The Long Term NTSM indicator ensemble improved to HOLD. VIX is Bearish. Volume, Sentiment & Price are neutral. The last time my NTSM Long-Term Indicator was as negative as it was on 29 Jan, was 4 days after the Coronavirus Top, on 19 February 2020. That’s not a guarantee that we’ll see a 20%-correction, but it is concerning.

 

S&P 500 correction(?) data:

-Day 6

-S&P 500 down 0.8% from the top – that’s hardly worth calling it a correction.

-2.7% above the 50-dMA. (The S&P 500 closed at the 50-dMA.)

-13.9% above the 200-dMA. (Bearish again.)

Avg Length of < 10% Corrections: 33-trading days

Avg Length of > 10% Corrections: 61-trading days (ignoring crashes)

 

We’re due for a down day. Let’s see what happens tomorrow. The Index is still stretched too far above its 200-dMA.

 

MOMENTUM ANALYSIS:

TODAY’S RANKING OF  15 ETFs (Ranked Daily)

The top ranked ETF receives 100%. The rest are then ranked based on their momentum relative to the leading

ETF.

*For additional background on the ETF ranking system see NTSM Page at…

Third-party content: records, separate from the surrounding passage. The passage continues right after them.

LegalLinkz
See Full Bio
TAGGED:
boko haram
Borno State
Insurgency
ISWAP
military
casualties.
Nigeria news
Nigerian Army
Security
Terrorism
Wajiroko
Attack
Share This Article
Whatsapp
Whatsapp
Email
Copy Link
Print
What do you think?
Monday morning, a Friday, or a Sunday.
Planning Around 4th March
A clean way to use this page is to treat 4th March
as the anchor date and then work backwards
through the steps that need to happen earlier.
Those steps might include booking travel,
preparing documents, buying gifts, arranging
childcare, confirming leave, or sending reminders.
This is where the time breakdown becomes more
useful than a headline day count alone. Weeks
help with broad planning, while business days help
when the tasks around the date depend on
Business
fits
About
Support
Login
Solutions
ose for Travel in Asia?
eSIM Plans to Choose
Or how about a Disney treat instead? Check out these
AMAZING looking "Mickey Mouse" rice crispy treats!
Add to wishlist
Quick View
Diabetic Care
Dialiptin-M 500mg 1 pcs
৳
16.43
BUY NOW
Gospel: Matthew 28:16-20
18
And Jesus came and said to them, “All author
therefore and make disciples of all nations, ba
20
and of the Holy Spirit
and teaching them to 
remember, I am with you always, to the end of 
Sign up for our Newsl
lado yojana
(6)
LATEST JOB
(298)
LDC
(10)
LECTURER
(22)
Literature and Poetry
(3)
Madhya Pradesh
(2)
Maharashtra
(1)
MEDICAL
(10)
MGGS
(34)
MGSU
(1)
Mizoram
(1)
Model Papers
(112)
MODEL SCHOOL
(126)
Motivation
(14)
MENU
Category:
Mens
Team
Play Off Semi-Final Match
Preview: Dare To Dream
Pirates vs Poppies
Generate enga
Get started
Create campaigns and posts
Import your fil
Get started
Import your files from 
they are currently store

http://navigatethestockmarket.blogspot.com/p/exchange-traded-funds-etf-ranking.html

 

TODAY’S RANKING OF THE DOW 30 STOCKS (Ranked Daily)

Here’s the revised DOW 30 and its momentum analysis. The top ranked stock receives 100%. The rest are then ranked based on their momentum relative to the leading stock.

For more details, see NTSM Page at…

https://navigatethestockmarket.blogspot.com/p/a-system-for-trading-dow-30-stocks-my_8.html

 

TUESDAY MARKET INTERNALS (NYSE DATA)

Market Internals remained NEUTRAL on the market.

Market Internals are a decent trend-following analysis of current market action, but should not be used alone for short term trading. They are usually right, but they are often late.  They are most useful when they diverge from the Index. 

 

Using the Short-term indicator in 2018 in SPY would have made a 5% gain instead of a 6% loss for buy-and-hold. The methodology was Buy on a POSITIVE indication and Sell on a NEGATIVE indication and stay out until the next POSITIVE indication. The back-test included 13-buys and 13-sells, or a trade every 2-weeks on average.  

 



My current stock allocation is about 30% invested in stocks. You may wish to have a higher or lower % invested in stocks depending on your risk tolerance. 30% is a very conservative position that I re-evaluate daily.

 

The markets have not retested the lows on recent corrections and that has left me under-invested on the bounces. I will need to put less reliance on retests in the future.

 

As a retiree, 50% in the stock market is about fully invested for me – it is a cautious and conservative number. If I feel very confident, I might go to 60%; if a correction is deep enough, 80% would not be out of the question.